Testo proposto ::
+--

E-commerce: corre veloce, ma i negozi non sono “finiti”: l’Italia al bivio tra digitale e prossimità
Il Bel Paese compra sempre più online, ma continua a varcare la soglia del market sotto casa. I numeri del 2024-2025 spiegano perché il canale fisico resta centrale e dove il digitale sta davvero cambiando il retail
L’e‑commerce cresce, ma non divora i negozi; semmai li costringe a cambiare pelle. E i numeri lo confermano: nel 2024 l’online ha pesato il 13% del retail complessivo – 17% nei servizi e 11% nei prodotti – per un valore stimato di 58,8 miliardi di euro (38,2 miliardi prodotti; 20,6 miliardi servizi). Nei primi dieci mesi del 2025 l’e‑commerce e la grande distribuzione hanno segnato entrambe un +2,1%, mentre i negozi su piccole superfici sono scesi di -0,7%. Dati che arrivano dall’Ufficio studi della CGIA di Mestre e che, incrociati con l’Osservatorio eCommerce B2C Netcomm – School of Management del Politecnico di Milano, e con le rilevazioni Istat ed Eurostat, aiutano a capire dove stia andando il commercio italiano.

+--

Istruzioni esercizio ::
(a) In base all'articolo sull'e-commerce in Italia, su quali numeri si fonda l'idea che l'online non divori i negozi? Rispondi in una o due frasi.
(b) Rispondi a queste domande sull'articolo sull'e-commerce in Italia:
(i) Quanto valeva nel 2024 l'online nei prodotti?
(ii) Come sono andati i negozi su piccole superfici nei primi dieci mesi del 2025?
(iii) Da quale ufficio arrivano i dati citati?
(c) Prosegui l'articolo sull'e-commerce in Italia a partire dall'ultima frase.

+--

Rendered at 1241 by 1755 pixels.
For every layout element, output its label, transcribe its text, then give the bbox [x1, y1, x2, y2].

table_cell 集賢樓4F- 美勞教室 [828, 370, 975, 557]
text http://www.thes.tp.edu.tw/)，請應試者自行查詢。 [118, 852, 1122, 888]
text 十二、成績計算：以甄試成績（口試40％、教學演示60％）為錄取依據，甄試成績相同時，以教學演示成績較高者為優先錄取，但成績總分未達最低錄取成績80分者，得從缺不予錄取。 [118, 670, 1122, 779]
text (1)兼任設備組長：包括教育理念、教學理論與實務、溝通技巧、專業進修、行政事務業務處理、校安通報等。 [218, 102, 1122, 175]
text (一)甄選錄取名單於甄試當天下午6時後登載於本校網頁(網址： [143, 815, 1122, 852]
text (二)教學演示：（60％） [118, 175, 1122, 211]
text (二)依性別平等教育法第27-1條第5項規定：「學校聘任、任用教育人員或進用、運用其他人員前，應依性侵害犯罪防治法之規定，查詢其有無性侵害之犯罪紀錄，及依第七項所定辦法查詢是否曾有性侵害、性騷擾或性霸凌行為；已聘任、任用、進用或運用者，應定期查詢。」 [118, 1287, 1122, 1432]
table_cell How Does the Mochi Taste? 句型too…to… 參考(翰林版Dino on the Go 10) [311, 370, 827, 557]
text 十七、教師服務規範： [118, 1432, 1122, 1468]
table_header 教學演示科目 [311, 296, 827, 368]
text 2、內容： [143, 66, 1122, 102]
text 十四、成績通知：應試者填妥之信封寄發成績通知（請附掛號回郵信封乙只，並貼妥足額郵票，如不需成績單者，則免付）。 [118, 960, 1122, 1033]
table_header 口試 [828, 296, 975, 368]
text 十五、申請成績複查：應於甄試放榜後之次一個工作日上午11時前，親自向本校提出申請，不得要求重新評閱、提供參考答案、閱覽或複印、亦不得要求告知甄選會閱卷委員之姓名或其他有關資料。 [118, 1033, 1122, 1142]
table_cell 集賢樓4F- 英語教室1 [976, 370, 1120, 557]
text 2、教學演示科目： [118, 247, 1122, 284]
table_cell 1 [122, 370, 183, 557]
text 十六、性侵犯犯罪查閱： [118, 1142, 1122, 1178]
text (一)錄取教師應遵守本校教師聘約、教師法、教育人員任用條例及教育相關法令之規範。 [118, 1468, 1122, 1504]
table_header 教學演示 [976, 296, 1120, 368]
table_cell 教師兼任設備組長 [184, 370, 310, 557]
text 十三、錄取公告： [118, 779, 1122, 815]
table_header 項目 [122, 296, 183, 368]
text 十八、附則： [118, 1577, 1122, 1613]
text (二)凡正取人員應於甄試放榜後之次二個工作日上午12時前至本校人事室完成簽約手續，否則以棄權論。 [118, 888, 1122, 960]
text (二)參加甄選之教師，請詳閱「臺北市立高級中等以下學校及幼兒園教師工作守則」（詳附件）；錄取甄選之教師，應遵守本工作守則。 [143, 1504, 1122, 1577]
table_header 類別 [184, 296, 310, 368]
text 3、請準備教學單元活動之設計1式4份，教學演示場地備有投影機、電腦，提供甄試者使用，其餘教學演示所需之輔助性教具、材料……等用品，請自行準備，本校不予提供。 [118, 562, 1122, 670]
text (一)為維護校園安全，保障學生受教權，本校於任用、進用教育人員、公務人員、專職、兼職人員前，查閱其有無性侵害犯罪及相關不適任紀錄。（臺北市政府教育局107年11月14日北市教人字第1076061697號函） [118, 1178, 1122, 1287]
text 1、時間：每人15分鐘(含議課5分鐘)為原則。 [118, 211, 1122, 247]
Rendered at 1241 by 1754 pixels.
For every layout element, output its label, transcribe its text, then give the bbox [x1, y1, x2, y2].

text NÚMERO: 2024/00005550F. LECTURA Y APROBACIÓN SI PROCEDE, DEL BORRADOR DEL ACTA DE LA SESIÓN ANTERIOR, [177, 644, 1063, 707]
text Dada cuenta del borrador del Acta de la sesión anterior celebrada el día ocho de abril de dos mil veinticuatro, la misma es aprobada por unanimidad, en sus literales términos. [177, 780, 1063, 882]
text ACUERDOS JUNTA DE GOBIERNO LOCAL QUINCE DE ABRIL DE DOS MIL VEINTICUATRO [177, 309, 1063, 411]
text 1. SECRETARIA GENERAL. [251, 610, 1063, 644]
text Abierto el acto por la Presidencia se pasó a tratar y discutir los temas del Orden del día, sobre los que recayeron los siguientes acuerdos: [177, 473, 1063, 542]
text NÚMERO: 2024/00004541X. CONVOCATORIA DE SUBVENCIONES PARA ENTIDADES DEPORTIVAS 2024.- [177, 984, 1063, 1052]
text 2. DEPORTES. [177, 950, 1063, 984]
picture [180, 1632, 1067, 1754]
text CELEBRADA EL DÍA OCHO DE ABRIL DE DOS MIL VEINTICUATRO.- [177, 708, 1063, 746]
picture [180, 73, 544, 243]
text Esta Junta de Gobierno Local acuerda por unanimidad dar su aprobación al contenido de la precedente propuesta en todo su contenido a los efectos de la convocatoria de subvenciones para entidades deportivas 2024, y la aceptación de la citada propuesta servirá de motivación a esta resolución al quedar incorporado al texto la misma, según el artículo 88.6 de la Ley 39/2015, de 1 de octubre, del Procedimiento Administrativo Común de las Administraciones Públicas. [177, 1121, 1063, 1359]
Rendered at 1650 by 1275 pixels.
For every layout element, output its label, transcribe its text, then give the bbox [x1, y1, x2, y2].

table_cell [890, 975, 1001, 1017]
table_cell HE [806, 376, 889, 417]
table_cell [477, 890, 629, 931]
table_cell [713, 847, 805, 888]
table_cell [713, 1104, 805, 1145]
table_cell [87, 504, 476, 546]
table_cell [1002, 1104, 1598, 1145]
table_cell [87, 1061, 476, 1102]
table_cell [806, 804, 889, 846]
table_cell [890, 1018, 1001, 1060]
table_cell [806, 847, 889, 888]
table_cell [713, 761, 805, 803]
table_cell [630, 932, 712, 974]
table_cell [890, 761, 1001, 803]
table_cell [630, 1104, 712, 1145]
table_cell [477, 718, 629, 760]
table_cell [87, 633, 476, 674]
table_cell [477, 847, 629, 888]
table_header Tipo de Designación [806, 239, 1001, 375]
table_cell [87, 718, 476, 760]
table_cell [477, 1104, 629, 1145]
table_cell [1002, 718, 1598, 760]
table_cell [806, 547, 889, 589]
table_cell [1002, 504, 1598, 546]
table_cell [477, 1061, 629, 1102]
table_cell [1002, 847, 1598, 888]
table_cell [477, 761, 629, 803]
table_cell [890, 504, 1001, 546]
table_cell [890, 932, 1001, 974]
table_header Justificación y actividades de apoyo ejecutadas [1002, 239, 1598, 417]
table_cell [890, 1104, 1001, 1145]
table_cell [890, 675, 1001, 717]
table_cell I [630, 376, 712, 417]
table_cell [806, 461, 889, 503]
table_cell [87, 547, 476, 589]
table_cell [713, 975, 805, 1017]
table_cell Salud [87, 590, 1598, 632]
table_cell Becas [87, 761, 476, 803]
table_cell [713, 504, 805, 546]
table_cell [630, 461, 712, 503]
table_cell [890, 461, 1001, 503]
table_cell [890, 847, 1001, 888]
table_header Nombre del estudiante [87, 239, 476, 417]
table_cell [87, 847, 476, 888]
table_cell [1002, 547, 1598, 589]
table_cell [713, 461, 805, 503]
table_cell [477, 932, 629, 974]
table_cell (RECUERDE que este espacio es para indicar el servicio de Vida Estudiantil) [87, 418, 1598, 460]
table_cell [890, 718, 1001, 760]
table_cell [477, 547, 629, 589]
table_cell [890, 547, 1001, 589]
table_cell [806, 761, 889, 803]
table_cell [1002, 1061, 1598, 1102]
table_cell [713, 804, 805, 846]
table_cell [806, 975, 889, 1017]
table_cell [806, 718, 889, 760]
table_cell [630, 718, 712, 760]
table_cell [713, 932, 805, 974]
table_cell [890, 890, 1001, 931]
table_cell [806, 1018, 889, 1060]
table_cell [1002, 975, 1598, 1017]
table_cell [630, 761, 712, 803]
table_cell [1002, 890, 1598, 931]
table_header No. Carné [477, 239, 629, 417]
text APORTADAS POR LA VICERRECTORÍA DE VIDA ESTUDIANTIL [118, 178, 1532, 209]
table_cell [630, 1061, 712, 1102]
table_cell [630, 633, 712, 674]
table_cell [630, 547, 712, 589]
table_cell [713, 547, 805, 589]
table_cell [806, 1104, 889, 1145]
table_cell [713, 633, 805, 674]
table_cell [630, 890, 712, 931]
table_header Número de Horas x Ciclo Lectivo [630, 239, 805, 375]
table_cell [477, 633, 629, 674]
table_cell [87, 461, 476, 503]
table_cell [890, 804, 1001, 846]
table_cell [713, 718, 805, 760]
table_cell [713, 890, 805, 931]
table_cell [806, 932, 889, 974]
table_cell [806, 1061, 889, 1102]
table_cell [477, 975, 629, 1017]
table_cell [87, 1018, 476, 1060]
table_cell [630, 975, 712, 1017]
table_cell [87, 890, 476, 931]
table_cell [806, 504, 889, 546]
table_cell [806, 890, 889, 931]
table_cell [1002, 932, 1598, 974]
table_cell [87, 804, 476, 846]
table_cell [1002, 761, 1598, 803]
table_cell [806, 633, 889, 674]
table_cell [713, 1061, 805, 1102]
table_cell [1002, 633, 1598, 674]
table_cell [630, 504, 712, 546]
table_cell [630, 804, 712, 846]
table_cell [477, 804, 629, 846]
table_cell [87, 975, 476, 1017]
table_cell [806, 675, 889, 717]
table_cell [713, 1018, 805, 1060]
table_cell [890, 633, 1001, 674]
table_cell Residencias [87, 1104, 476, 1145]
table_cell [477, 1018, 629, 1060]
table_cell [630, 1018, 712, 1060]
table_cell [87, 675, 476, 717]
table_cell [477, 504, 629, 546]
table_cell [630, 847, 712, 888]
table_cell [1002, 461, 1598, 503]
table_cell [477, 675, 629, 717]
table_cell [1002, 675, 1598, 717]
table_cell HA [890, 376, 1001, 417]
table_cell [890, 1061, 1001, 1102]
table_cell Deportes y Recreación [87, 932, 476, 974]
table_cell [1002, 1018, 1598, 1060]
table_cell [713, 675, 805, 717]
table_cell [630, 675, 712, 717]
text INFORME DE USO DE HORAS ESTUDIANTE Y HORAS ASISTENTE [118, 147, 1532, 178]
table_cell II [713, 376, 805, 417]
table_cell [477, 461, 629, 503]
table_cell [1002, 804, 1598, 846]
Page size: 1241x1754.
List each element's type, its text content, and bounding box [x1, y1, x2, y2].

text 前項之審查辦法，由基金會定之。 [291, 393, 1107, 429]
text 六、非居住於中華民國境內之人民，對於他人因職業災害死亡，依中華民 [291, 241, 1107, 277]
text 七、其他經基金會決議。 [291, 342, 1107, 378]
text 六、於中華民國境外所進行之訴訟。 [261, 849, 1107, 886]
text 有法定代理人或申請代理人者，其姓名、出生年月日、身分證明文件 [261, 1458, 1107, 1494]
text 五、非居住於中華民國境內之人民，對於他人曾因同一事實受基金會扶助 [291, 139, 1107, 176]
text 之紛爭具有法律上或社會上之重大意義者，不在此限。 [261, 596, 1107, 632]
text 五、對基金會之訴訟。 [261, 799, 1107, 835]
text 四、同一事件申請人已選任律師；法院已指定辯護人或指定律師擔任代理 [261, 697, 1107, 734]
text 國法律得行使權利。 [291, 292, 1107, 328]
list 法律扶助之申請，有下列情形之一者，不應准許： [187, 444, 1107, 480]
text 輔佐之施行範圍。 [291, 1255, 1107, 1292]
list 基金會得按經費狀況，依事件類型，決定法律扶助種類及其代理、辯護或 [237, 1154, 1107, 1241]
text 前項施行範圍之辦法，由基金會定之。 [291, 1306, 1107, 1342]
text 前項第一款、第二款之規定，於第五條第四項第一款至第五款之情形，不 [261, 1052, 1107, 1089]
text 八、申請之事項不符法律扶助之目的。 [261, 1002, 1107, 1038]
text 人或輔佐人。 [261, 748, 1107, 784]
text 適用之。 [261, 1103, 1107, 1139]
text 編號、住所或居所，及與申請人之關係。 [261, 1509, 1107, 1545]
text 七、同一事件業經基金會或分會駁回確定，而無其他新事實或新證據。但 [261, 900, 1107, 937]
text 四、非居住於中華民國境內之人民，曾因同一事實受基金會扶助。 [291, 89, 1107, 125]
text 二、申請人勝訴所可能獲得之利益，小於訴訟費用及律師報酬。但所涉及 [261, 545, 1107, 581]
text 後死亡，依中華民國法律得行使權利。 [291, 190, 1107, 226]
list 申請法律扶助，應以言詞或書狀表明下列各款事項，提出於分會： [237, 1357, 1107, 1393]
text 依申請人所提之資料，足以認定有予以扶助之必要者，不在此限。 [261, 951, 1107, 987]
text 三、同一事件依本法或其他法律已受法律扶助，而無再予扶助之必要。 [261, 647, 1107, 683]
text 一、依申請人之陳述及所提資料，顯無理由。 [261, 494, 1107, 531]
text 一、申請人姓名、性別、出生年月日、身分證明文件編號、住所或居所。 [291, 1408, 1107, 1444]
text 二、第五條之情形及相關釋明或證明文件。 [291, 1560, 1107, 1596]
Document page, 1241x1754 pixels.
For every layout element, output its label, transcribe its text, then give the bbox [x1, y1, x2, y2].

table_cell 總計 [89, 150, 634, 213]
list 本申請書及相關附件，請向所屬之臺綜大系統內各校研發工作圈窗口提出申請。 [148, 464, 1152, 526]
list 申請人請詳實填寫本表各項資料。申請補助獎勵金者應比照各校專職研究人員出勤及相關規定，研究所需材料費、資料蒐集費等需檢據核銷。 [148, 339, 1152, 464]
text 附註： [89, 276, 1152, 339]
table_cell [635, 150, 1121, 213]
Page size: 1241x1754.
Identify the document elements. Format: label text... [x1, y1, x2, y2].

+--

Soluzioni esercizio ::
(a) Nel 2024 l'online ha pesato solo il 13% del retail complessivo: il 17% nei servizi e l'11% nei prodotti. Il valore stimato è di 58,8 miliardi di euro.

(b)
(i) 38,2 miliardi di euro.
(ii) Sono scesi dello 0,7%.
(iii) Dall'Ufficio studi della CGIA di Mestre.

(c)
L’Italia dell’online: crescita robusta, ma il negozio resta il “primo canale”
Nel 2024 la penetrazione dell’e‑commerce sul totale retail si è attestata al 13%: 17% nei servizi (turismo, trasporti, ticketing) e 11% nei prodotti. Valore degli acquisti online B2C: 58,8 miliardi di euro (+6% sul 2023). Ripartizione: 38,2 miliardi prodotti (+5%), 20,6 miliardi servizi (+8%). Quadro validato dall’Osservatorio eCommerce B2C e ripreso da più fonti.
Nei primi dieci mesi del 2025, andamento per canale: e‑commerce +2,1%, grande distribuzione (GDO) +2,1%, negozi di piccole superfici -0,7%. È il pendolo del retail: il fisico tiene se è grande e organizzato; soffre quando è frammentato e poco presidiato dal digitale.
Nonostante il “boom” dell’online (+72,4% tra 2019 e 2024), quasi il 90% delle vendite al dettaglio di prodotti passa ancora per i negozi fisici. È un’Italia che usa l’online per scoprire, confrontare, prenotare; ma spesso conclude in punto vendita, soprattutto per l’alimentare e i beni a forte componente tattile.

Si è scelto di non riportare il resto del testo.